Exercise details: Can you write out the records below word for word, leaving the pictures out of your answer?

(Stored entries)
# # # #

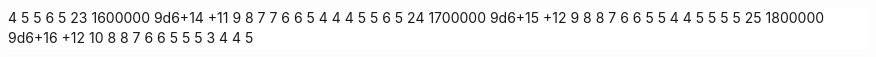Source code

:<td>4</td>
<td>5</td>
<td>5</td>
<td>6</td>
<td>5</td>
</tr>
<tr class="odd">
<td>23</td>
<td>1600000</td>
<td>9d6+14</td>
<td>+11</td>
<td>9</td>
<td>8</td>
<td>7</td>
<td>7</td>
<td>6</td>
<td>6</td>
<td>5</td>
<td>4</td>
<td>4</td>
<td>4</td>
<td>5</td>
<td>5</td>
<td>6</td>
<td>5</td>
</tr>
<tr class="even">
<td>24</td>
<td>1700000</td>
<td>9d6+15</td>
<td>+12</td>
<td>9</td>
<td>8</td>
<td>8</td>
<td>7</td>
<td>6</td>
<td>6</td>
<td>5</td>
<td>5</td>
<td>4</td>
<td>4</td>
<td>5</td>
<td>5</td>
<td>5</td>
<td>5</td>
</tr>
<tr class="odd">
<td>25</td>
<td>1800000</td>
<td>9d6+16</td>
<td>+12</td>
<td>10</td>
<td>8</td>
<td>8</td>
<td>7</td>
<td>6</td>
<td>6</td>
<td>5</td>
<td>5</td>
<td>5</td>
<td>3</td>
<td>4</td>
<td>4</td>
<td>5</td>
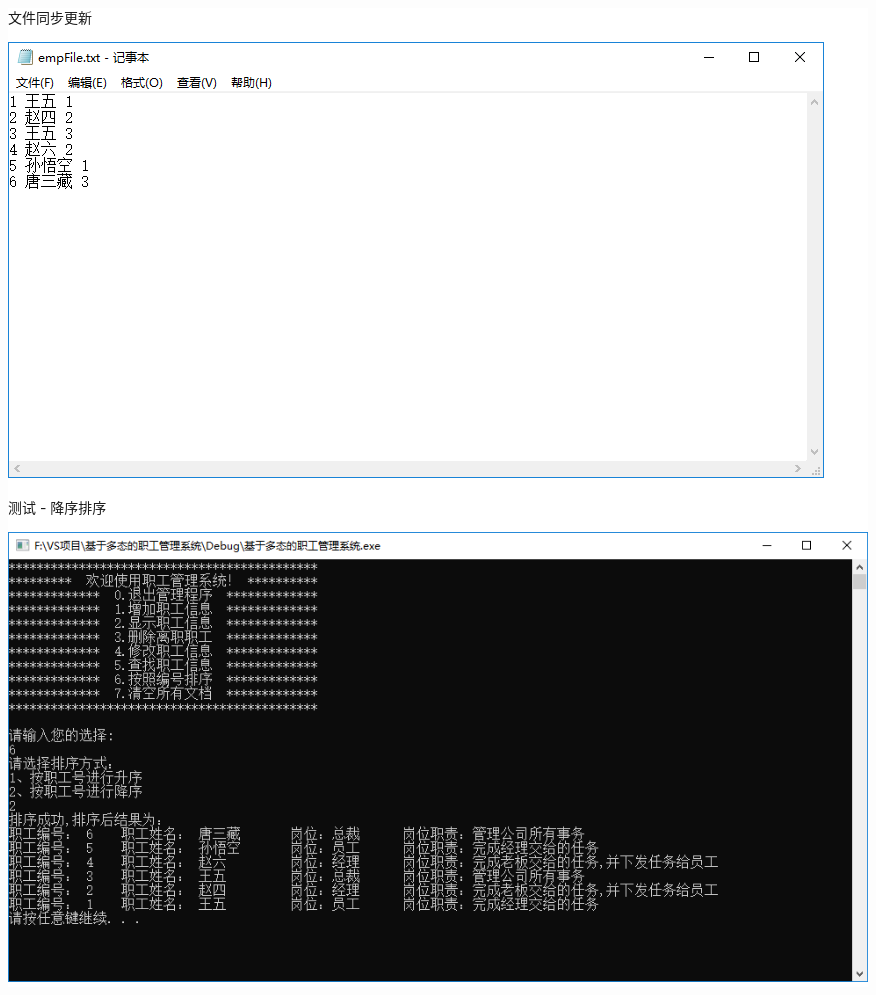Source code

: 文件同步更新

![1546658273581](04.C++%E6%A0%B8%E5%BF%83%E7%BC%96%E7%A8%8B%E6%A1%88%E4%BE%8B-%E8%81%8C%E5%B7%A5%E7%AE%A1%E7%90%86%E7%B3%BB%E7%BB%9F.assets/1546658273581.png)





测试 - 降序排序

![1546658288936](04.C++%E6%A0%B8%E5%BF%83%E7%BC%96%E7%A8%8B%E6%A1%88%E4%BE%8B-%E8%81%8C%E5%B7%A5%E7%AE%A1%E7%90%86%E7%B3%BB%E7%BB%9F.assets/1546658288936.png)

# # # #

Solved exercise:
Source code

:<td>4</td>
<td>5</td>
<td>5</td>
<td>6</td>
<td>5</td>
</tr>
<tr class="odd">
<td>23</td>
<td>1600000</td>
<td>9d6+14</td>
<td>+11</td>
<td>9</td>
<td>8</td>
<td>7</td>
<td>7</td>
<td>6</td>
<td>6</td>
<td>5</td>
<td>4</td>
<td>4</td>
<td>4</td>
<td>5</td>
<td>5</td>
<td>6</td>
<td>5</td>
</tr>
<tr class="even">
<td>24</td>
<td>1700000</td>
<td>9d6+15</td>
<td>+12</td>
<td>9</td>
<td>8</td>
<td>8</td>
<td>7</td>
<td>6</td>
<td>6</td>
<td>5</td>
<td>5</td>
<td>4</td>
<td>4</td>
<td>5</td>
<td>5</td>
<td>5</td>
<td>5</td>
</tr>
<tr class="odd">
<td>25</td>
<td>1800000</td>
<td>9d6+16</td>
<td>+12</td>
<td>10</td>
<td>8</td>
<td>8</td>
<td>7</td>
<td>6</td>
<td>6</td>
<td>5</td>
<td>5</td>
<td>5</td>
<td>3</td>
<td>4</td>
<td>4</td>
<td>5</td>
Source code

: 文件同步更新

![1546658273581](04.C++%E6%A0%B8%E5%BF%83%E7%BC%96%E7%A8%8B%E6%A1%88%E4%BE%8B-%E8%81%8C%E5%B7%A5%E7%AE%A1%E7%90%86%E7%B3%BB%E7%BB%9F.assets/1546658273581.png)





测试 - 降序排序

![1546658288936](04.C++%E6%A0%B8%E5%BF%83%E7%BC%96%E7%A8%8B%E6%A1%88%E4%BE%8B-%E8%81%8C%E5%B7%A5%E7%AE%A1%E7%90%86%E7%B3%BB%E7%BB%9F.assets/1546658288936.png)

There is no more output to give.